Heart of Dankness is rollicking reefer romp through the marijuana demimonde, from thuggish medical marijuana dispensaries in Eagle Rock to pristine botanical labs where the pursuit of dankness is the end all and be all. Readers will not only have a good time with Smith's prose, they will also get a sense of the science (and art) behind those killer strains developed by the obsessed, sometimes egotistical, masters of the art.
Pot Farm is a little different, but still fascinating and educational. In it, Matthew Gavin Frank and his wife take a break after spending eight months helping his mother recover from a bout with cancer -- by going to work on an apparently industrial-scale medical marijuana grow in Mendocino County. They are there for the duration, living miles from civilization on a remote farm owned by Lady Wanda, the massive, elusive, wealthy, and well-armed businesswoman behind Weckman Farm and its massive grow operation. How massive? Well, Lady Wanda has tents for up to 60 people, she has a pair of chefs to feed the crew, she has an on-site, full-time masseuse (Frank's wife), she has a full-time maintenance man and a fleet of vehicles. It's a big operation.

And then there are the patients. The ones Frank describes who work alongside him on Wanda's farm ring true to me. One patient couple, the woman desperately ill, the man a little crazed, become part of Frank's crew of close comrades, praising the healing power of the herb and denouncing the authorities, but seem to have only an addled idea of the nuts and bolts of the medical marijuana politics that fills their lives. The woman dies in a Sacramento motel room after she and her partner go there to lobby for a bill.

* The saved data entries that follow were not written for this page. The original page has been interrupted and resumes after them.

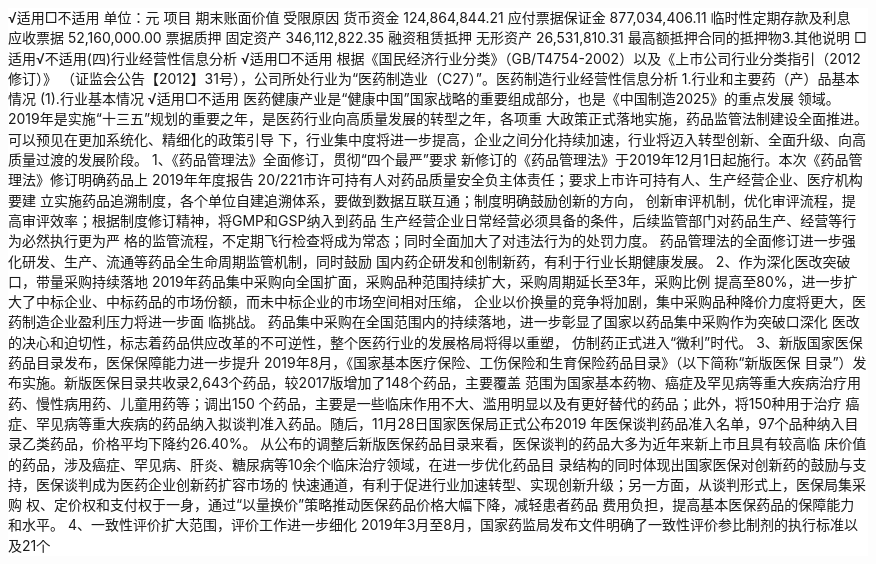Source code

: √适用□不适用
单位：元
项目
期末账面价值
受限原因
货币资金
124,864,844.21
应付票据保证金
877,034,406.11
临时性定期存款及利息
应收票据
52,160,000.00
票据质押
固定资产
346,112,822.35
融资租赁抵押
无形资产
26,531,810.31
最高额抵押合同的抵押物3.其他说明
□适用√不适用(四)行业经营性信息分析
√适用□不适用
根据《国民经济行业分类》（GB/T4754-2002）以及《上市公司行业分类指引（2012修订）》
（证监会公告【2012】31号），公司所处行业为“医药制造业（C27）”。医药制造行业经营性信息分析
1.行业和主要药（产）品基本情况
(1).行业基本情况
√适用□不适用
医药健康产业是“健康中国”国家战略的重要组成部分，也是《中国制造2025》的重点发展
领域。2019年是实施“十三五”规划的重要之年，是医药行业向高质量发展的转型之年，各项重
大政策正式落地实施，药品监管法制建设全面推进。可以预见在更加系统化、精细化的政策引导
下，行业集中度将进一步提高，企业之间分化持续加速，行业将迈入转型创新、全面升级、向高
质量过渡的发展阶段。
1、《药品管理法》全面修订，贯彻“四个最严”要求
新修订的《药品管理法》于2019年12月1日起施行。本次《药品管理法》修订明确药品上
2019年年度报告
20/221市许可持有人对药品质量安全负主体责任；要求上市许可持有人、生产经营企业、医疗机构要建
立实施药品追溯制度，各个单位自建追溯体系，要做到数据互联互通；制度明确鼓励创新的方向，
创新审评机制，优化审评流程，提高审评效率；根据制度修订精神，将GMP和GSP纳入到药品
生产经营企业日常经营必须具备的条件，后续监管部门对药品生产、经营等行为必然执行更为严
格的监管流程，不定期飞行检查将成为常态；同时全面加大了对违法行为的处罚力度。
药品管理法的全面修订进一步强化研发、生产、流通等药品全生命周期监管机制，同时鼓励
国内药企研发和创制新药，有利于行业长期健康发展。
2、作为深化医改突破口，带量采购持续落地
2019年药品集中采购向全国扩面，采购品种范围持续扩大，采购周期延长至3年，采购比例
提高至80%，进一步扩大了中标企业、中标药品的市场份额，而未中标企业的市场空间相对压缩，
企业以价换量的竞争将加剧，集中采购品种降价力度将更大，医药制造企业盈利压力将进一步面
临挑战。
药品集中采购在全国范围内的持续落地，进一步彰显了国家以药品集中采购作为突破口深化
医改的决心和迫切性，标志着药品供应改革的不可逆性，整个医药行业的发展格局将得以重塑，
仿制药正式进入“微利”时代。
3、新版国家医保药品目录发布，医保保障能力进一步提升
2019年8月，《国家基本医疗保险、工伤保险和生育保险药品目录》（以下简称“新版医保
目录”）发布实施。新版医保目录共收录2,643个药品，较2017版增加了148个药品，主要覆盖
范围为国家基本药物、癌症及罕见病等重大疾病治疗用药、慢性病用药、儿童用药等；调出150
个药品，主要是一些临床作用不大、滥用明显以及有更好替代的药品；此外，将150种用于治疗
癌症、罕见病等重大疾病的药品纳入拟谈判准入药品。随后，11月28日国家医保局正式公布2019
年医保谈判药品准入名单，97个品种纳入目录乙类药品，价格平均下降约26.40%。
从公布的调整后新版医保药品目录来看，医保谈判的药品大多为近年来新上市且具有较高临
床价值的药品，涉及癌症、罕见病、肝炎、糖尿病等10余个临床治疗领域，在进一步优化药品目
录结构的同时体现出国家医保对创新药的鼓励与支持，医保谈判成为医药企业创新药扩容市场的
快速通道，有利于促进行业加速转型、实现创新升级；另一方面，从谈判形式上，医保局集采购
权、定价权和支付权于一身，通过“以量换价”策略推动医保药品价格大幅下降，减轻患者药品
费用负担，提高基本医保药品的保障能力和水平。
4、一致性评价扩大范围，评价工作进一步细化
2019年3月至8月，国家药监局发布文件明确了一致性评价参比制剂的执行标准以及21个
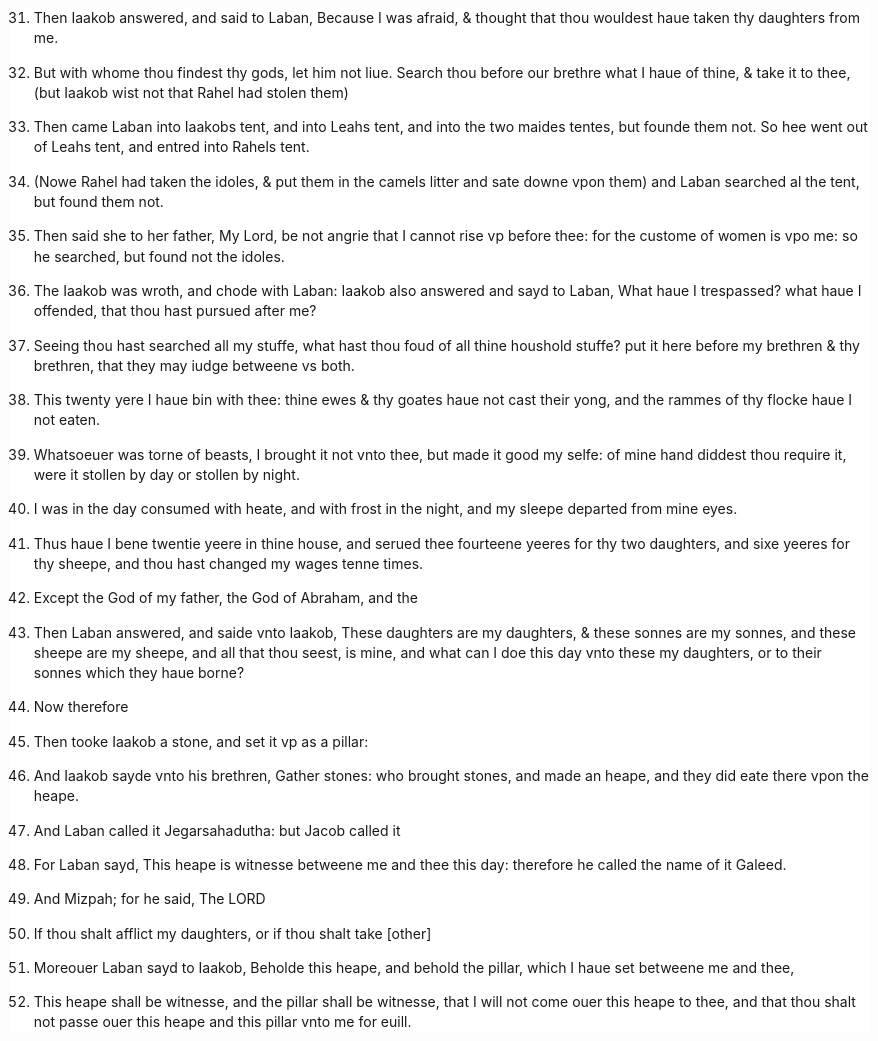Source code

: 31. Then Iaakob answered, and said to Laban, Because I was afraid, & thought that thou wouldest haue taken thy daughters from me.

32. But with whome thou findest thy gods, let him not liue. Search thou before our brethre what I haue of thine, & take it to thee, (but Iaakob wist not that Rahel had stolen them)

33. Then came Laban into Iaakobs tent, and into Leahs tent, and into the two maides tentes, but founde them not. So hee went out of Leahs tent, and entred into Rahels tent.

34. (Nowe Rahel had taken the idoles, & put them in the camels litter and sate downe vpon them) and Laban searched al the tent, but found them not.

35. Then said she to her father, My Lord, be not angrie that I cannot rise vp before thee: for the custome of women is vpo me: so he searched, but found not the idoles.

36. The Iaakob was wroth, and chode with Laban: Iaakob also answered and sayd to Laban, What haue I trespassed? what haue I offended, that thou hast pursued after me?

37. Seeing thou hast searched all my stuffe, what hast thou foud of all thine houshold stuffe? put it here before my brethren & thy brethren, that they may iudge betweene vs both.

38. This twenty yere I haue bin with thee: thine ewes & thy goates haue not cast their yong, and the rammes of thy flocke haue I not eaten.

39. Whatsoeuer was torne of beasts, I brought it not vnto thee, but made it good my selfe: of mine hand diddest thou require it, were it stollen by day or stollen by night.

40. I was in the day consumed with heate, and with frost in the night, and my sleepe departed from mine eyes.

41. Thus haue I bene twentie yeere in thine house, and serued thee fourteene yeeres for thy two daughters, and sixe yeeres for thy sheepe, and thou hast changed my wages tenne times.

42. Except the God of my father, the God of Abraham, and the 

43. Then Laban answered, and saide vnto Iaakob, These daughters are my daughters, & these sonnes are my sonnes, and these sheepe are my sheepe, and all that thou seest, is mine, and what can I doe this day vnto these my daughters, or to their sonnes which they haue borne?

44. Now therefore 

45. Then tooke Iaakob a stone, and set it vp as a pillar:

46. And Iaakob sayde vnto his brethren, Gather stones: who brought stones, and made an heape, and they did eate there vpon the heape.

47. And Laban called it Jegarsahadutha: but Jacob called it 

48. For Laban sayd, This heape is witnesse betweene me and thee this day: therefore he called the name of it Galeed.

49. And Mizpah; for he said, The LORD 

50. If thou shalt afflict my daughters, or if thou shalt take [other] 

51. Moreouer Laban sayd to Iaakob, Beholde this heape, and behold the pillar, which I haue set betweene me and thee,

52. This heape shall be witnesse, and the pillar shall be witnesse, that I will not come ouer this heape to thee, and that thou shalt not passe ouer this heape and this pillar vnto me for euill.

Or perhaps, it's not their idea of medical marijuana politics that is a bit addled, but Frank's. The process in California is complex and confusing; Frank doesn't help matters by referring to both propositions and legislative bills as propositions. Still, even if he gets a wonky detail or two wrong, he has succeeded in drawing an engrossing portrait of a real life medical marijuana farm, with all its sweat and smoke.